On December 16, 2013, the United States District Court for the District of Columbia granted a preliminary injunction barring the federal government from collecting and analyzing metadata related to two consumers’ mobile phone accounts. The court held that the two individual plaintiffs were entitled to a preliminary injunction because they had standing to challenge the government’s data collection practices and were substantially likely to succeed on the merits of their claim. The court has stayed issuance of the injunction pending appeal to the D.C. Circuit Court.

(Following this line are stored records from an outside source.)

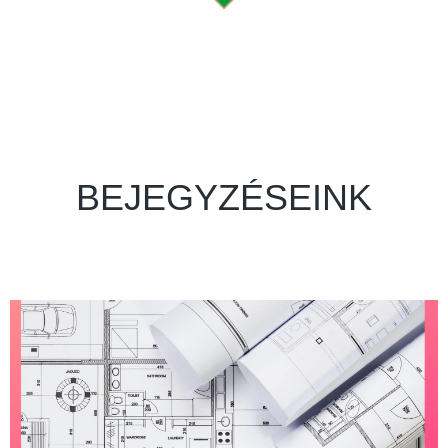
BEJEGYZÉSEINK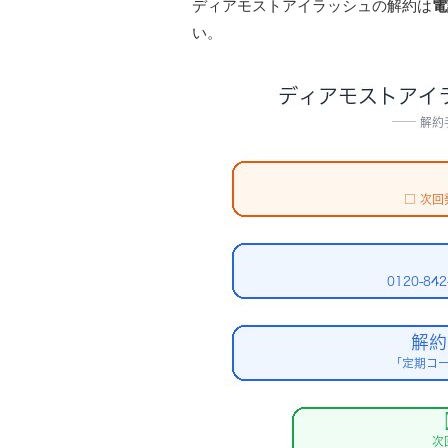
ディアモストアイラッシュの解約は
電
い。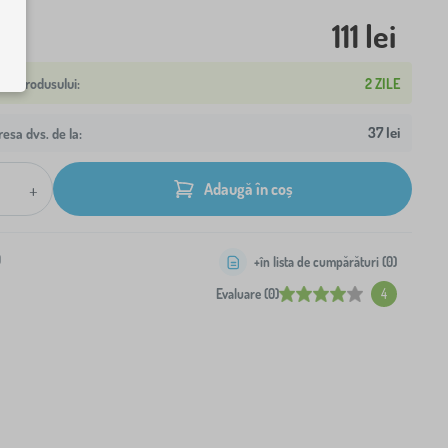
111 lei
2 ZILE
37 lei
resa dvs. de la:
+
Adaugă în coș
0
+în lista de cumpărături (
0
)
Evaluare (0)
4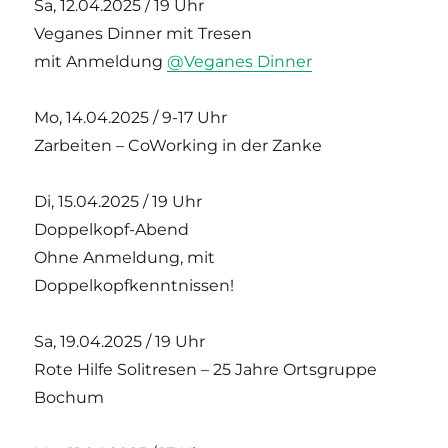
Sa, 12.04.2025 / 19 Uhr
Veganes Dinner mit Tresen
mit Anmeldung
@Veganes Dinner
Mo, 14.04.2025 / 9-17 Uhr
Zarbeiten – CoWorking in der Zanke
Di, 15.04.2025 / 19 Uhr
Doppelkopf-Abend
Ohne Anmeldung, mit
Doppelkopfkenntnissen!
Sa, 19.04.2025 / 19 Uhr
Rote Hilfe Solitresen – 25 Jahre Ortsgruppe
Bochum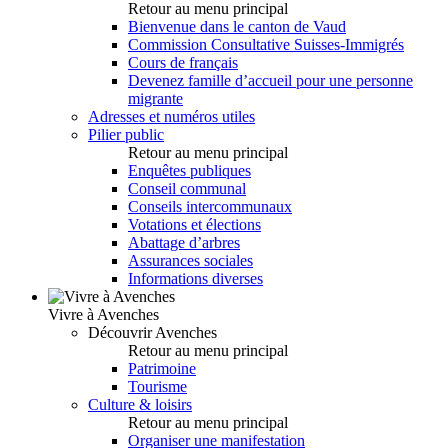
Retour au menu principal
Bienvenue dans le canton de Vaud
Commission Consultative Suisses-Immigrés
Cours de français
Devenez famille d’accueil pour une personne
migrante
Adresses et numéros utiles
Pilier public
Retour au menu principal
Enquêtes publiques
Conseil communal
Conseils intercommunaux
Votations et élections
Abattage d’arbres
Assurances sociales
Informations diverses
Vivre à Avenches
Découvrir Avenches
Retour au menu principal
Patrimoine
Tourisme
Culture & loisirs
Retour au menu principal
Organiser une manifestation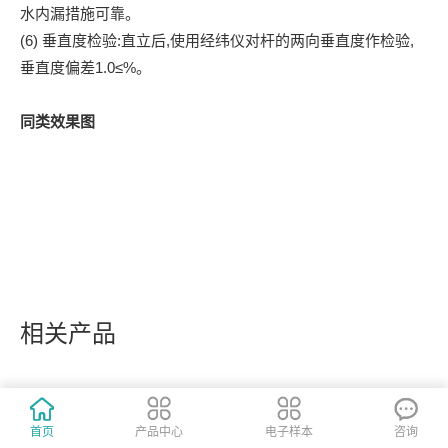
水内漏措施可靠。
(6) 垂直度检验:直立后,使用经纬仪对杆的两向垂直度作检验,
垂直度偏差1.0≤%。
同类效果图
相关产品
首页
产品中心
电子样本
咨询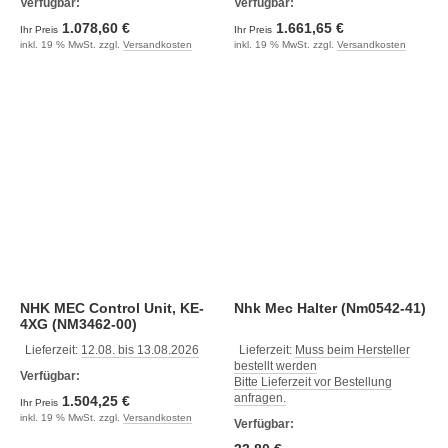
Verfügbar:
Verfügbar:
1.078,60 €
1.661,65 €
Ihr Preis
Ihr Preis
inkl. 19 % MwSt. zzgl.
Versandkosten
inkl. 19 % MwSt. zzgl.
Versandkosten
NHK MEC Control Unit, KE-
Nhk Mec Halter (Nm0542-41)
4XG (NM3462-00)
Lieferzeit:
12.08. bis 13.08.2026
Lieferzeit:
Muss beim Hersteller
bestellt werden
Verfügbar:
Bitte Lieferzeit vor Bestellung
anfragen.
1.504,25 €
Ihr Preis
inkl. 19 % MwSt. zzgl.
Versandkosten
Verfügbar: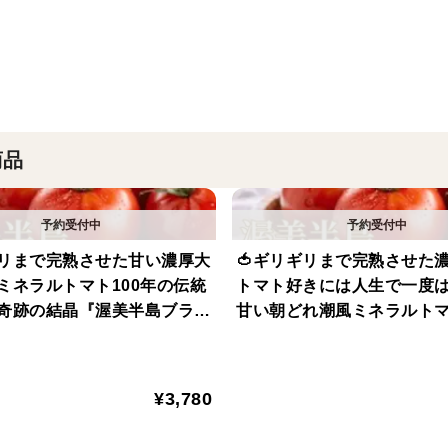
“切った瞬間に美しい”という新しい価値を
しても輪郭が崩れず、ゼリーがこぼれず、
果肉は気品をまとい、舌に乗せれば瑞々し
商品
サラダは一瞬で主役になり、サンドイッチは
料理が得意でなくても、ただスライスする
それがサンドパルです。
ギリまで完熟させた甘い濃厚大
🍅ギリギリまで完熟させた濃
この美しさと均整を保ちながら育てるには
風ミネラルトマト100年の伝統
トマト好きには人生で一度
はほんの一握り。
奇跡の結晶『渥美半島ブラン
甘い朝どれ潮風ミネラルトマ
どれ】【10月中旬予約】
の伝統が生んだ奇跡の結晶
ブランド』【朝どれ】【10
そのなかでもさらに、果肉の締まり・ゼリ
約】
満たした“わずか【選ばれし9％】”だけが
¥3,780
なぜ“赤い宝石”と呼ばれるのか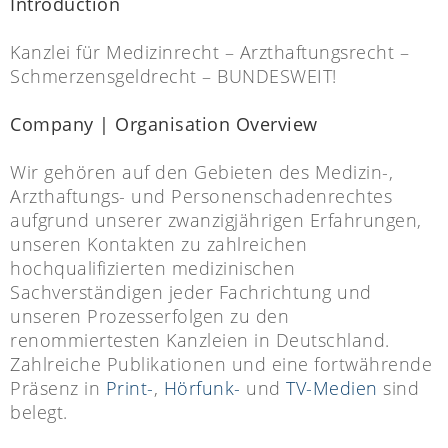
Introduction
Kanzlei für Medizinrecht – Arzthaftungsrecht –
Schmerzensgeldrecht – BUNDESWEIT!
Company | Organisation Overview
Wir gehören auf den Gebieten des Medizin-,
Arzthaftungs- und Personenschadenrechtes
aufgrund unserer zwanzigjährigen Erfahrungen,
unseren Kontakten zu zahlreichen
hochqualifizierten medizinischen
Sachverständigen jeder Fachrichtung und
unseren Prozesserfolgen zu den
renommiertesten Kanzleien in Deutschland.
Zahlreiche Publikationen und eine fortwährende
Präsenz in
Print-
,
Hörfunk-
und
TV-Medien
sind
belegt.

The court’s opinion states that the federal government, through the National Security Agency (“NSA”), issued a production letter to the plaintiffs’ wireless provider requesting that the provider disclose vast quantities of consumer phone records indiscriminately, regardless of any suspicion of wrongdoing. The consumer phone records obtained by the NSA contained metadata, such as the phone numbers of outgoing and incoming calls to an individual’s account. According to the decision, the NSA (1) has collected bulk telephony metadata from multiple telecommunications providers for more than seven years, (2) has combined the metadata from the various telecommunications providers into one database, and (3) conducts sophisticated computerized searches of the metadata. The combined database is enormous, and it is updated daily. The court indicated that, based on the government’s description of its collection and review procedures, he was convinced that “everyone’s metadata” is analyzed.

Among other allegations, the plaintiffs charged that the NSA’s data collection practices constitute unreasonable searches and seizures that violate the Fourth Amendment. The court held that plaintiffs had standing to challenge the NSA’s data collection because they could point to “strong evidence” that their telephony metadata was collected and will continue to be collected. In granting the preliminary injunction, the court found that the plaintiffs were substantially likely to succeed on the merits of their claim because it is “significantly likely” that a person’s reasonable expectation of privacy is violated when the “[g]overnment, without any basis whatsoever to suspect [him or her] of wrongdoing, collects and stores for five years their telephony metadata for purposes of subjecting it to high-tech querying and analysis without any case-by-case judicial approval.”